▶ REQUIREMENT: Of all the entries below, retype only the lines from the one with "left front paw: (172, 233)" through the one with "neck: (163, 138)", exactly as they appear.

▶ Human pose keypoint data:
● ● ● ● ●
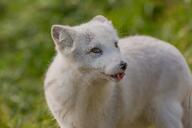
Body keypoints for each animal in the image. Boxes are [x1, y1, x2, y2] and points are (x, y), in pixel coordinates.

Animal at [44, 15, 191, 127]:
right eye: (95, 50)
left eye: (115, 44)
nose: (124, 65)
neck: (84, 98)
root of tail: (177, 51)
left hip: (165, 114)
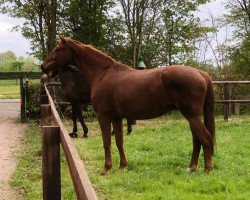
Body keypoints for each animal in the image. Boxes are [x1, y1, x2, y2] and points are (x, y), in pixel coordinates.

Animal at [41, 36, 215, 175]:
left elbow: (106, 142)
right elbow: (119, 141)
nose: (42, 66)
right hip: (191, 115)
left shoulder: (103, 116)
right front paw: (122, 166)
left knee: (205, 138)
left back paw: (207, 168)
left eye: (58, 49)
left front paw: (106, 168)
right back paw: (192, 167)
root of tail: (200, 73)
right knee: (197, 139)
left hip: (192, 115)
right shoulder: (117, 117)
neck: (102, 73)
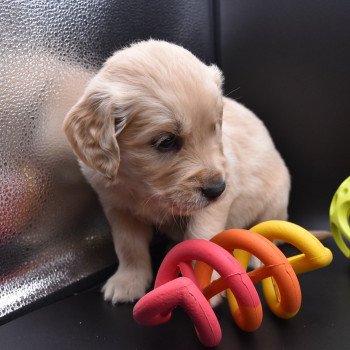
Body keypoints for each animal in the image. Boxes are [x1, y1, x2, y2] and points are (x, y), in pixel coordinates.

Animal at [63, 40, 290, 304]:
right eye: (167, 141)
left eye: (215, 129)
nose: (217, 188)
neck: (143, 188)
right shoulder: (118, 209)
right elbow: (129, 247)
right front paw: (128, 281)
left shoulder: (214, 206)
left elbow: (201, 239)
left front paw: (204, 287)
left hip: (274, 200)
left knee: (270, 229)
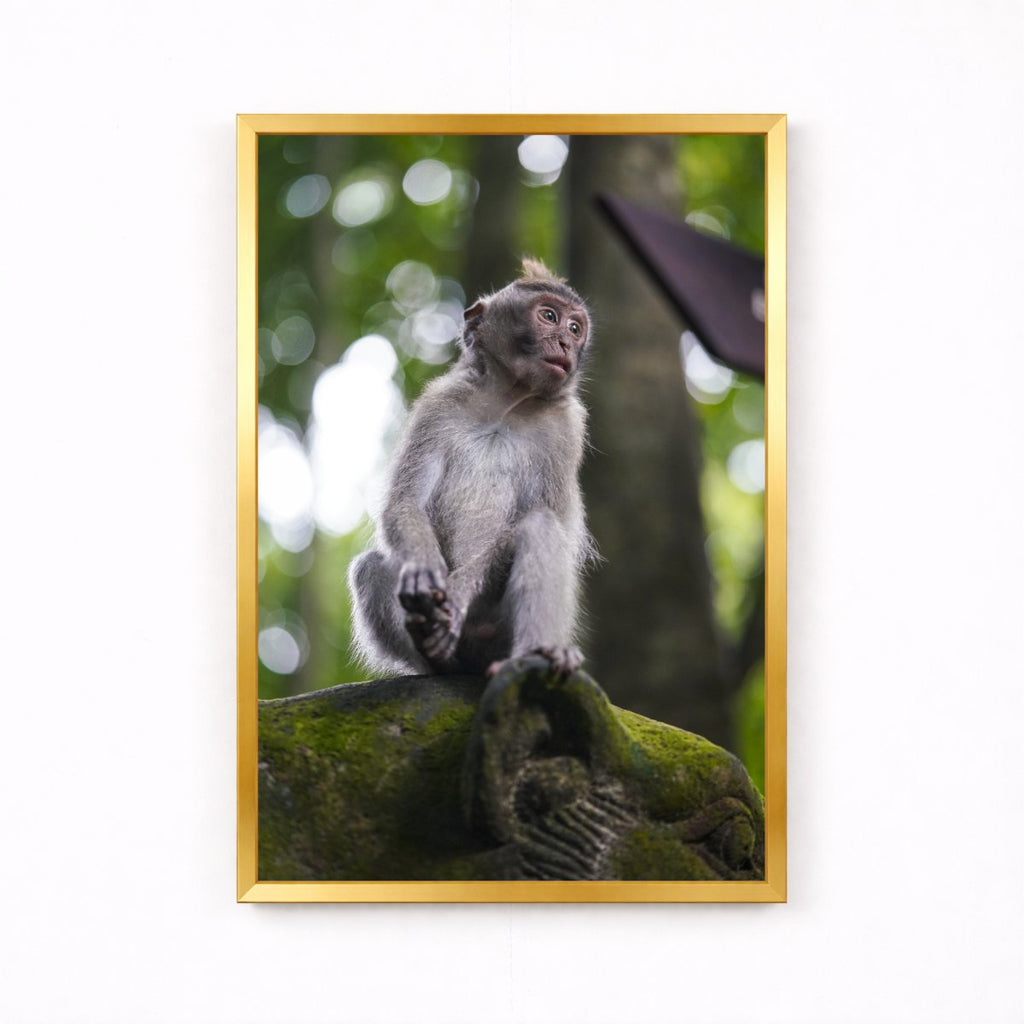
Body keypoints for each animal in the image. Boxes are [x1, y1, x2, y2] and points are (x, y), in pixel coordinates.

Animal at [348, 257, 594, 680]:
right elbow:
● ● ● ● ●
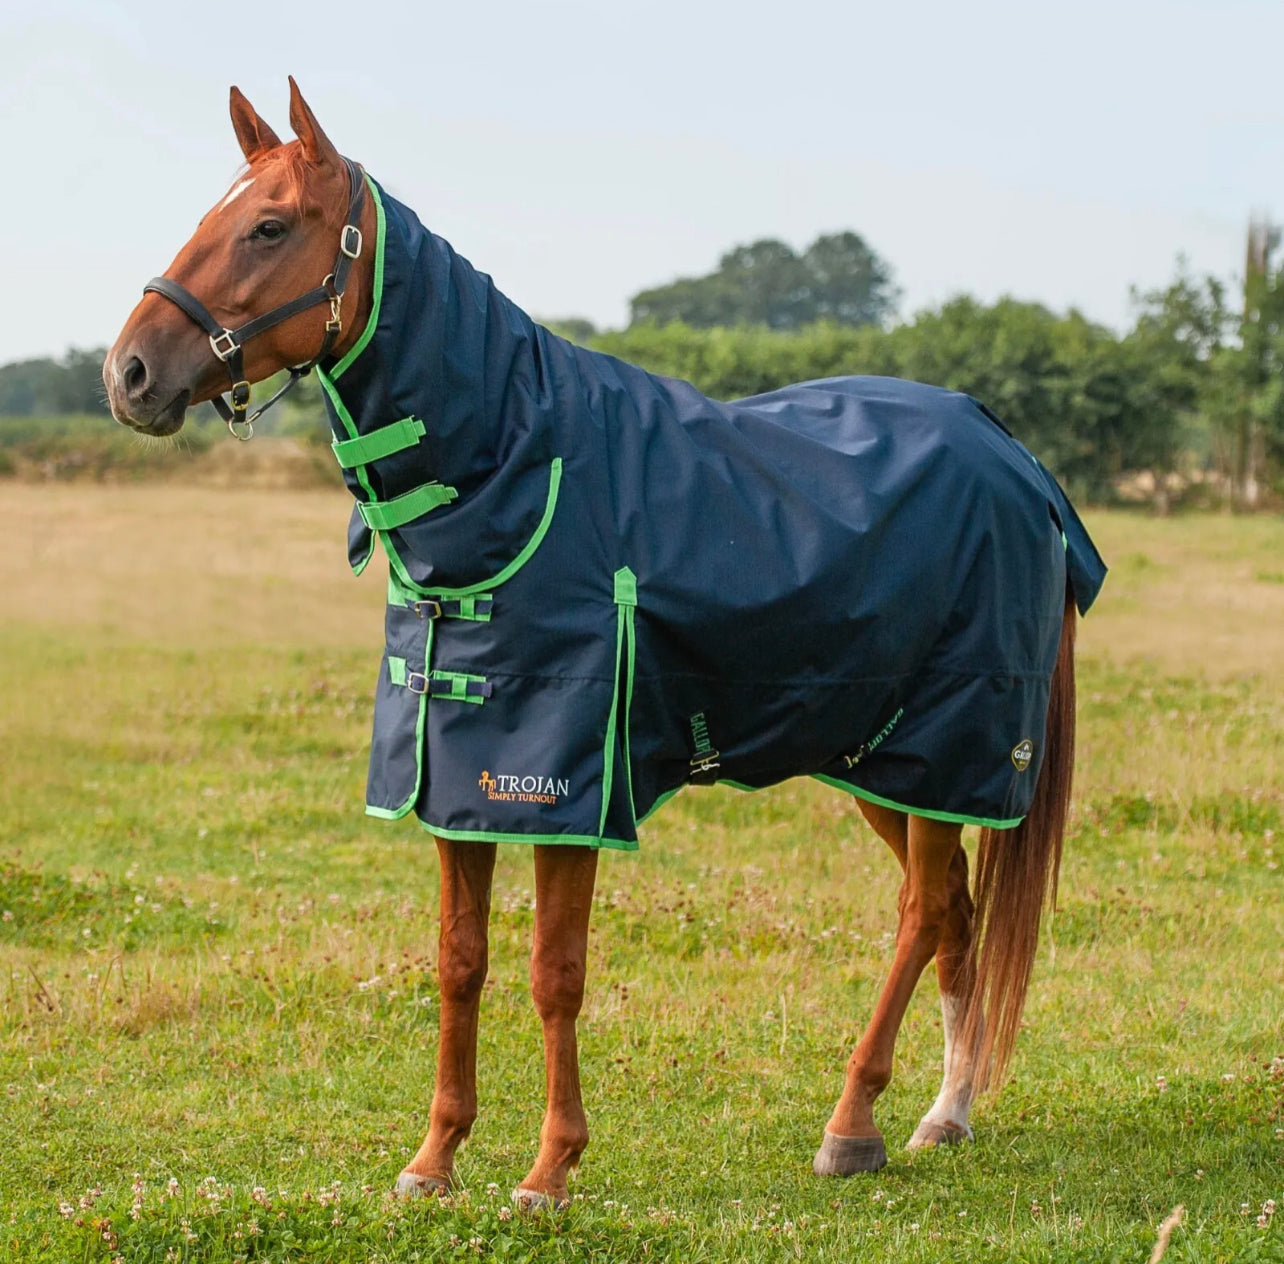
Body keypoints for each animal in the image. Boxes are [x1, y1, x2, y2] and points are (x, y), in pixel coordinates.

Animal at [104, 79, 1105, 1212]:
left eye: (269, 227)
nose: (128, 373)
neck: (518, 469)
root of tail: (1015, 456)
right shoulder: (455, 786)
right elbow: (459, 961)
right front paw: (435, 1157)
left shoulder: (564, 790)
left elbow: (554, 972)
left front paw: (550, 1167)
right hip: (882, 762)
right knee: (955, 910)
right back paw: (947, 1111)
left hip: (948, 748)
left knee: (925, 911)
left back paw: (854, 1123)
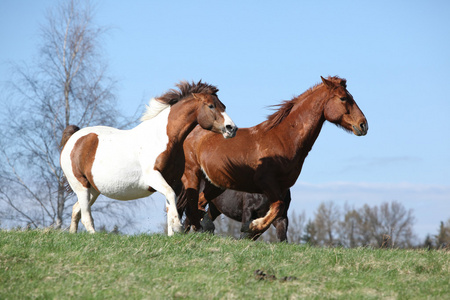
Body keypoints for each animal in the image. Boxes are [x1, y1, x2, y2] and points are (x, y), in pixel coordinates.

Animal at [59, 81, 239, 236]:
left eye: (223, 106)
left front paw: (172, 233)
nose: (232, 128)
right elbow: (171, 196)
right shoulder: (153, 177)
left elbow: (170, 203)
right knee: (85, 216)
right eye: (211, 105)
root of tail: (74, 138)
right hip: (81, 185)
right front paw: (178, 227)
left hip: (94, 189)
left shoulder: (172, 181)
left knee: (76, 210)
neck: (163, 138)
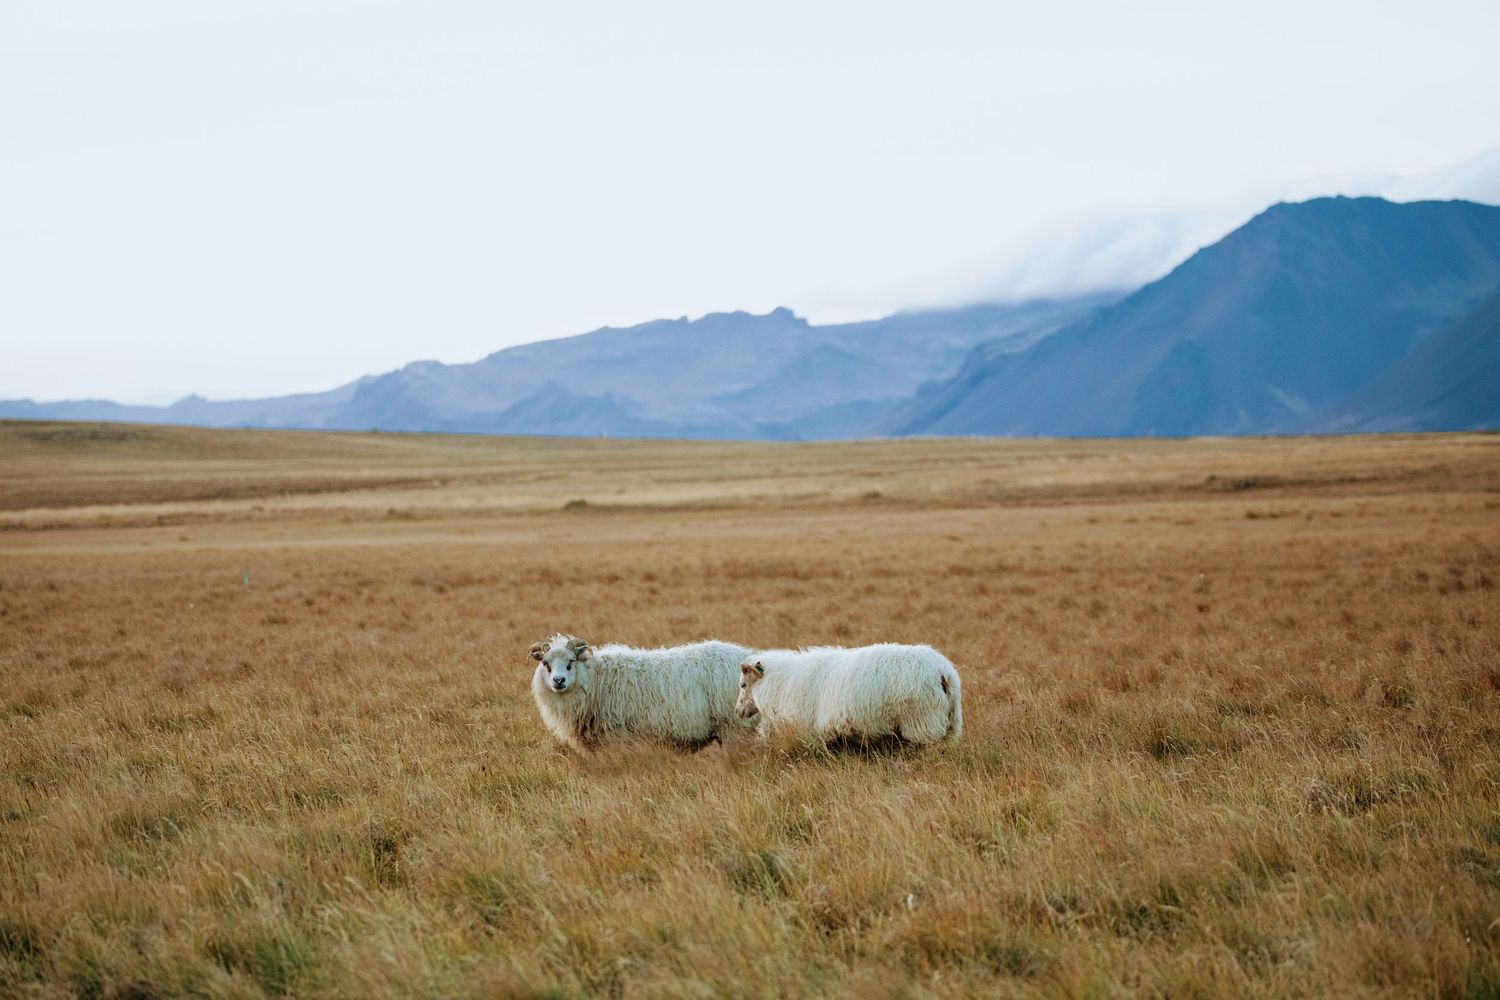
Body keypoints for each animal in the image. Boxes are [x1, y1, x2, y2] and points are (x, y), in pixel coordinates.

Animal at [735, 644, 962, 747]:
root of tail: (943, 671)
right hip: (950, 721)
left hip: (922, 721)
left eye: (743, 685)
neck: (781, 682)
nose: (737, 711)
● ● ● ● ●
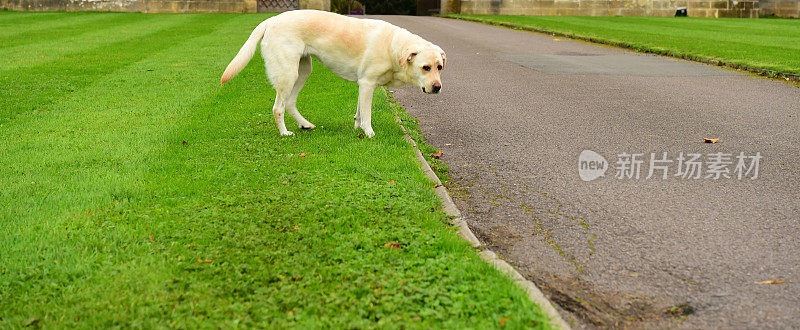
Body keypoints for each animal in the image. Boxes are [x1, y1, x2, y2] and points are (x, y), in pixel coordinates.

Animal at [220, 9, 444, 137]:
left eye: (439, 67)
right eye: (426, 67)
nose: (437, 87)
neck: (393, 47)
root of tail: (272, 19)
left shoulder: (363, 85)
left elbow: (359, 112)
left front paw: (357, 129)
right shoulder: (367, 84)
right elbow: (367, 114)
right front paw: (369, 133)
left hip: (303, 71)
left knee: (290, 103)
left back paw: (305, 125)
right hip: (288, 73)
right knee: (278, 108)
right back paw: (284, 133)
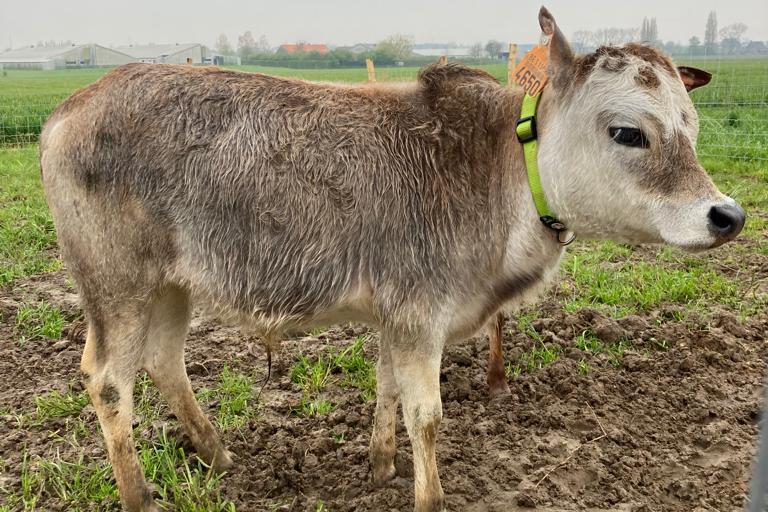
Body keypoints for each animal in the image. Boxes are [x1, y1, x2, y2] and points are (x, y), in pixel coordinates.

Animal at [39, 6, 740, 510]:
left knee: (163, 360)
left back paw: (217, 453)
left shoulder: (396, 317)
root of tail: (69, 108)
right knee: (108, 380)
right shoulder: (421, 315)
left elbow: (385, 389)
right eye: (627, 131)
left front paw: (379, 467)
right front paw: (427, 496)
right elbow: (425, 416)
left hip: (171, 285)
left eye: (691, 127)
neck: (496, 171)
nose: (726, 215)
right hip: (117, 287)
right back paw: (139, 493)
● ● ● ● ●
▶ ANSWER TO THIS EXERCISE:
left front paw: (172, 233)
nose: (232, 128)
right elbow: (171, 196)
right shoulder: (153, 177)
left elbow: (170, 203)
right knee: (85, 216)
right eye: (211, 105)
root of tail: (74, 138)
right hip: (81, 185)
right front paw: (178, 227)
left hip: (94, 189)
left shoulder: (172, 181)
left knee: (76, 210)
neck: (163, 138)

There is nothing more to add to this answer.